INFORMATION SHOWN —
——
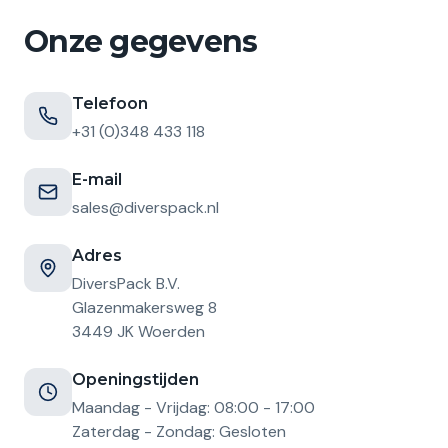
Onze gegevens
Telefoon
+31 (0)348 433 118
E-mail
sales@diverspack.nl
Adres
DiversPack B.V.
Glazenmakersweg 8
3449 JK Woerden
Openingstijden
Maandag - Vrijdag: 08:00 - 17:00
Zaterdag - Zondag: Gesloten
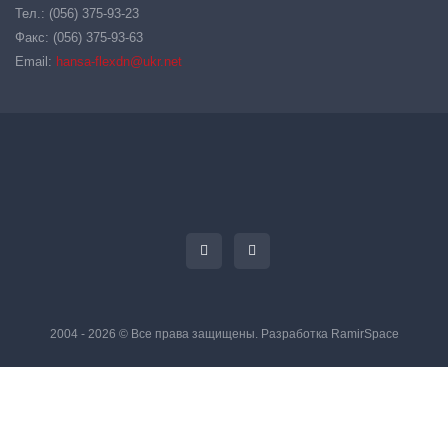
Тел.: (056) 375-93-23
Факс: (056) 375-93-63
Email:
hansa-flexdn@ukr.net
2004 - 2026 © Все права защищены. Разработка
RamirSpace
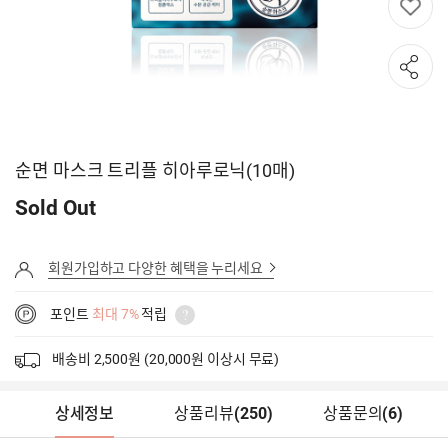
순면 마스크 트리플 히아루로닉(10매)
Sold Out
회원가입하고 다양한 혜택을 누리세요
포인트
최대 7%
적립
배송비 2,500원 (20,000원 이상시 무료)
상세정보
상품리뷰
(
250
)
상품문의
(6)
——
DIRECTIONS — Restate the records above in full and word for word, but do not carry over any pictures.

RESULT OF THIS EXERCISE —
Onze gegevens
Telefoon
+31 (0)348 433 118
E-mail
sales@diverspack.nl
Adres
DiversPack B.V.
Glazenmakersweg 8
3449 JK Woerden
Openingstijden
Maandag - Vrijdag: 08:00 - 17:00
Zaterdag - Zondag: Gesloten
Тел.: (056) 375-93-23
Факс: (056) 375-93-63
Email:
hansa-flexdn@ukr.net
2004 - 2026 © Все права защищены. Разработка
RamirSpace
순면 마스크 트리플 히아루로닉(10매)
Sold Out
회원가입하고 다양한 혜택을 누리세요
포인트
최대 7%
적립
배송비 2,500원 (20,000원 이상시 무료)
상세정보
상품리뷰
(
250
)
상품문의
(6)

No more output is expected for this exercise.